Abstract
Purpose: Inactivation of PTEN has been reported in many human and mouse tumors. DNA methylation in non-small cell lung cancer and DNA mutations in endometrial carcinomas, glioblastomas and Cowden disease are frequently reported. Based on reduced expression and frequent loss of heterozygosity (LOH) at Pten locus, epigenetic inactivation of Pten has been suggested in radiation-induced mouse thymic lymphomas (TLs). In this study, we have examined the epigenetic and genetic alteration of Pten in TLs.
Materials and methods: The 4-week-old female B6C3F1 mice were exposed weekly to 2.0Gy whole-body X irradiation for 4 consecutive weeks and monitored daily until moribund, and then autopsied. First, DNA extracted from TLs was typed using microsatellite markers for the identification of LOH. Then, we examined expression of Pten by RT-PCR and pattern of DNA methylation by bisulfite sequencing.

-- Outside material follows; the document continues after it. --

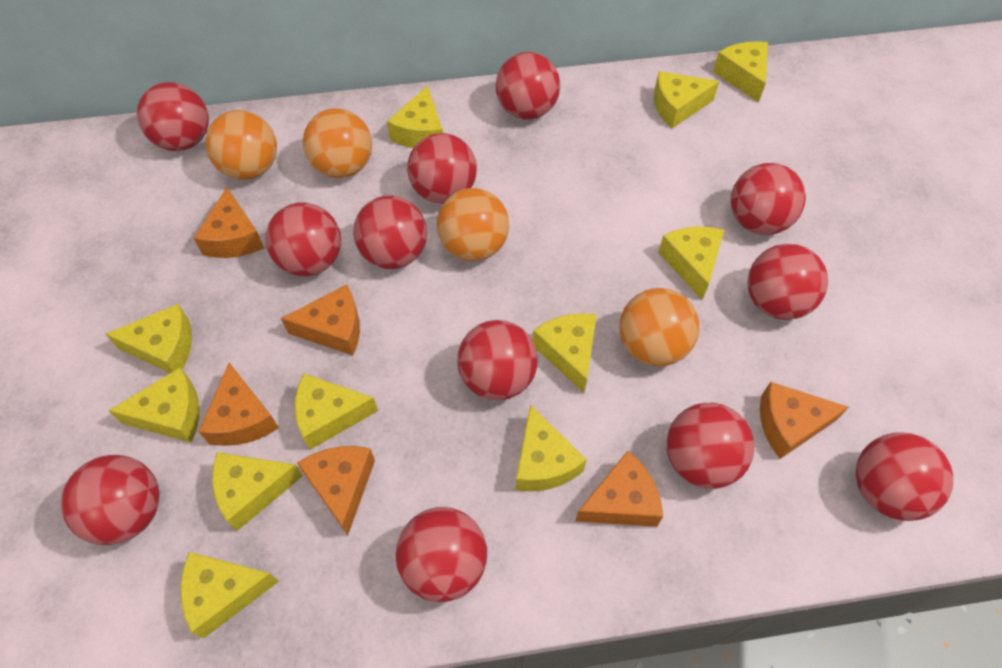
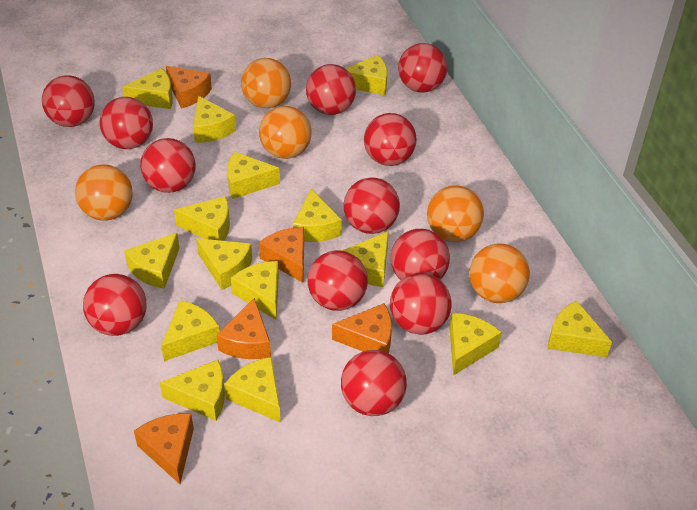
orange ball: [205,110,277,180] [303,108,372,178] [437,188,509,261] [619,288,699,366] = 4 -> [75,164,133,221] [241,58,291,108] [259,106,312,159] [427,185,484,242] [469,243,530,303] = 5
orange cheese: [193,187,264,258] [198,363,279,446] [281,284,360,355] [297,446,375,535] [575,451,663,527] [760,382,849,459] = 6 -> [134,414,194,484] [166,66,212,109] [217,298,271,359] [259,227,304,283] [332,303,392,354] = 5
yellow cheese: [106,304,192,373] [108,367,199,443] [181,552,279,638] [212,452,303,531] [295,373,378,450] [387,86,443,148] [516,405,587,491] [533,313,597,393] [654,71,720,128] [658,226,724,300] [713,41,768,103] = 11 -> [122,68,173,109] [124,233,180,289] [160,360,225,421] [161,300,220,361] [174,196,230,241] [193,96,236,143] [196,238,252,290] [224,357,281,423] [227,152,280,199] [231,261,279,320] [293,189,342,242] [342,231,389,287] [346,55,387,95] [449,313,502,375] [547,301,612,357] = 15

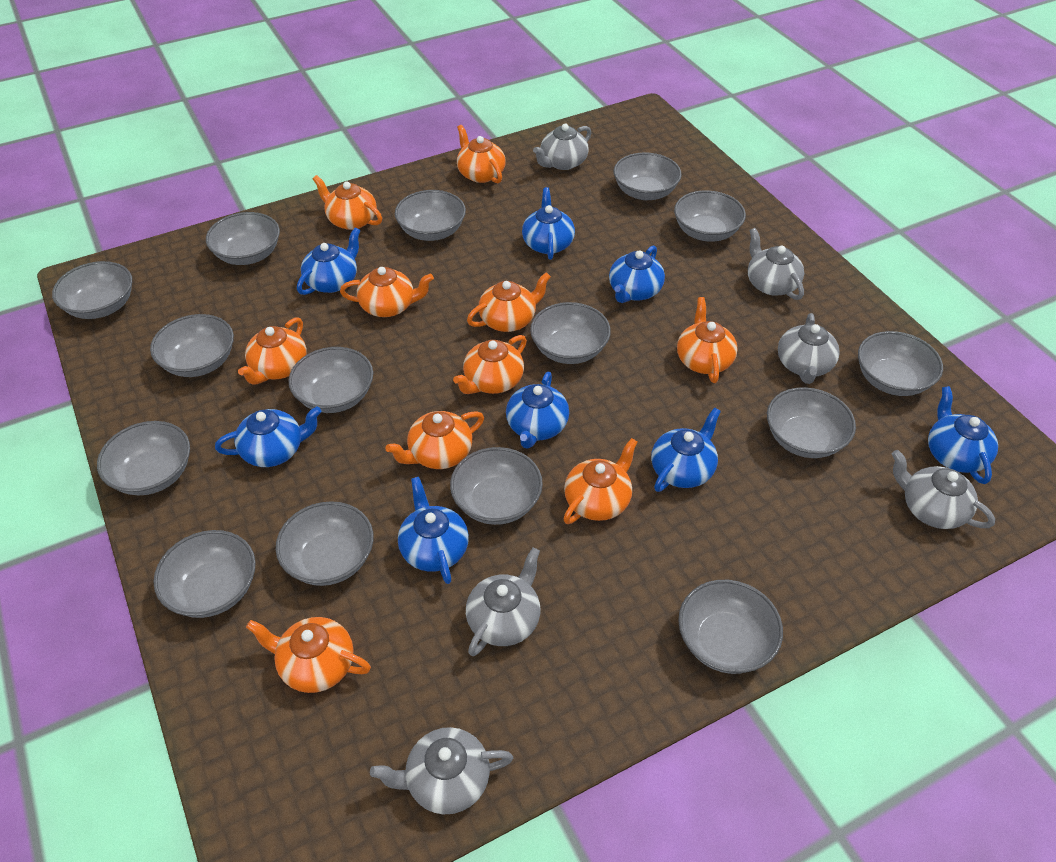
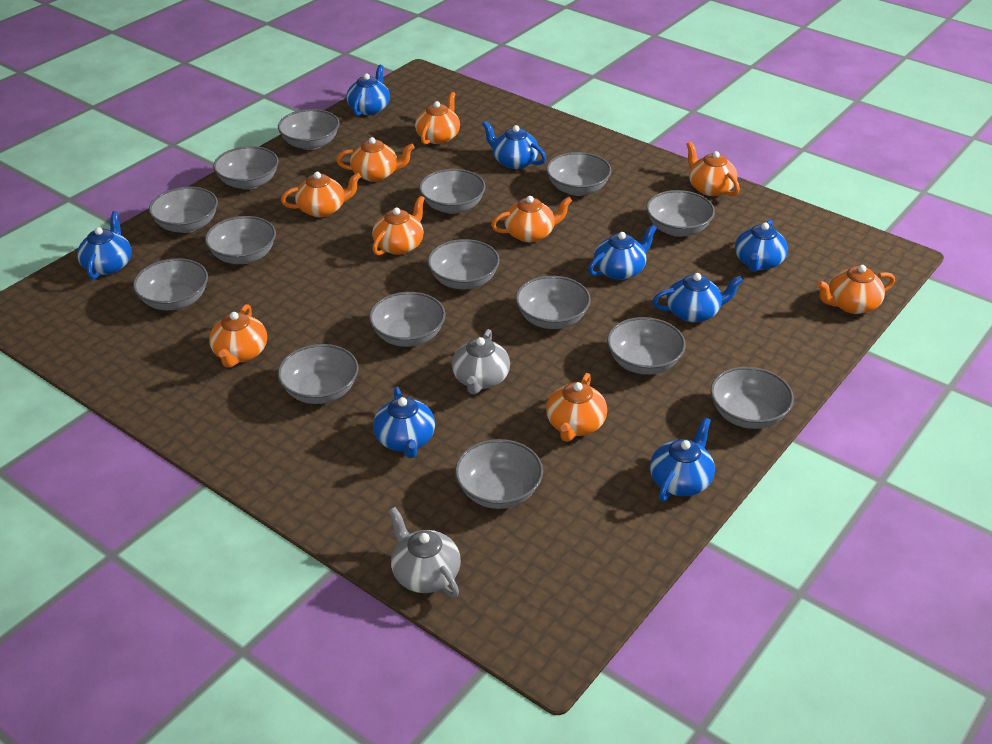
grey teapot: [370,727,513,814] [466,548,540,656] [533,124,591,170] [748,228,804,300] [778,313,840,384] [892,450,995,529] = 6 -> [389,507,461,598] [452,329,510,394] = 2
orange teapot: [238,317,307,385] [246,617,371,693] [313,175,382,230] [340,267,434,317] [386,411,484,469] [453,335,527,394] [457,125,506,183] [467,272,551,332] [563,438,637,524] [677,297,738,383] = 10 -> [209,304,267,368] [281,172,361,217] [336,137,415,182] [372,196,425,256] [415,92,460,144] [491,196,572,242] [546,373,607,442] [686,142,740,196] [817,265,895,314] = 9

Results/Conclusion: Pten is mapped on the 24.5cM region from centromere of mouse chromosome 19. LOH was frequently found (6/23, 26%) at this region. TLs showed reduced expression (12/23, 52%) or transcriptionally silencing of Pten (1/23, 4%). However, no aberrant DNA methylation was detected in a CpG island of untranslated Exon 1 and its 5' upstream region. The present results suggest that DNA methylation did not contribute to transcriptional silencing of Pten in TLs. One TL showed aberrant splicing of Pten, which has not been reported so far. In a search for point mutations in the Pten coding region, the RT-PCR products from the others are currently being sequenced.